Indeed. Like I said, I understand the reasons behind the way Titan
handles the diversity aspect. In light of everything we've seen in Trek since the 80s, I even agree with them. I just wish it wasn't necessary.
Besides, I felt it was worth pointing out that inclusion is something you have to work at, that it's easy for even well-intentioned people to fall back into the habit of sticking with "their own kind" if they aren't careful. I tend to like the approach of stories like "The Drumhead" or much of DS9 which remind us that the Federation's utopia is not an easy thing to achieve or maintain, that it takes hard work and self-discipline to live up to such lofty ideals and it isn't always easy to avoid backsliding.
I guess it's a matter of taste. Some readers are more interested in exotic aliens than others, and they're the ones that TTN is geared toward. I think Marco envisioned it as the most science-fictional of the book series, the one that would be most focused on exploring new and exotic concepts.

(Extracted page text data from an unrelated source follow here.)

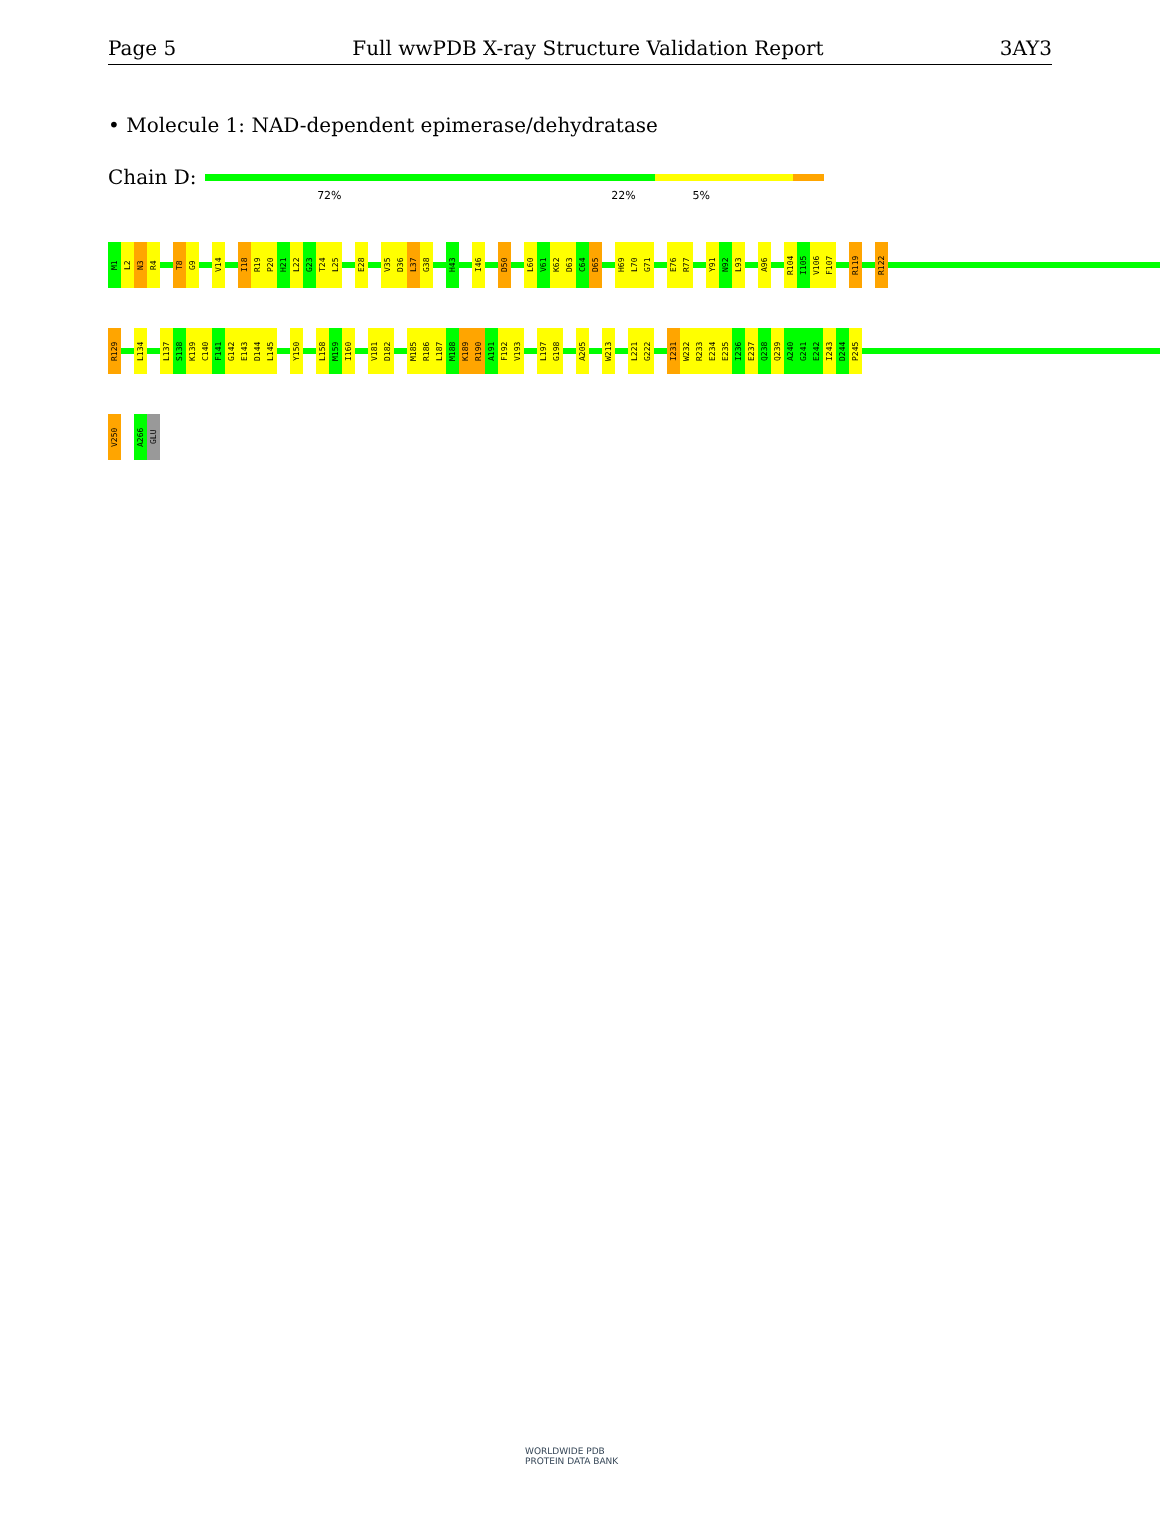Page 5 Full wwPDB X-ray Structure Validation Report 3AY3
• Molecule 1: NAD-dependent epimerase/dehydratase
Chain D:
72% 22% 5%
M1
L2
N3
R4
T8
G9
V14
I18
R19
P20
H21
L22
G23
T24
L25
E28
V35
D36
L37
G38
H43
I46
D50
L60
V61
K62
D63
C64
D65
H69
L70
G71
E76
R77
Y91
N92
L93
A96
R104
I105
V106
F107
R119
R122
R129
L134
L137
S138
K139
C140
F141
G142
E143
D144
L145
Y150
L158
M159
I160
V181
D182
M185
R186
L187
M188
K189
R190
A191
F192
V193
L197
G198
A205
W213
L221
G222
I231
W232
R233
E234
E235
I236
E237
Q238
Q239
A240
G241
E242
I243
D244
P245
V250
A266
GLU
WORLDWIDE PDB
PROTEIN DATA BANK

That's why I get into it, for the most part. And I hope the series never loses that. So far, even in the Titan
books like Seize the Fire
that have been part of crossover events, that sense of exploration has remained.
I'm hoping there's a sense of that in the newer Voyager
novels, too, but I haven't read any since Spirit Walk
turned me off of the series entirely. Even though the "second relaunch" has a different, I've been afraid to go back and try again.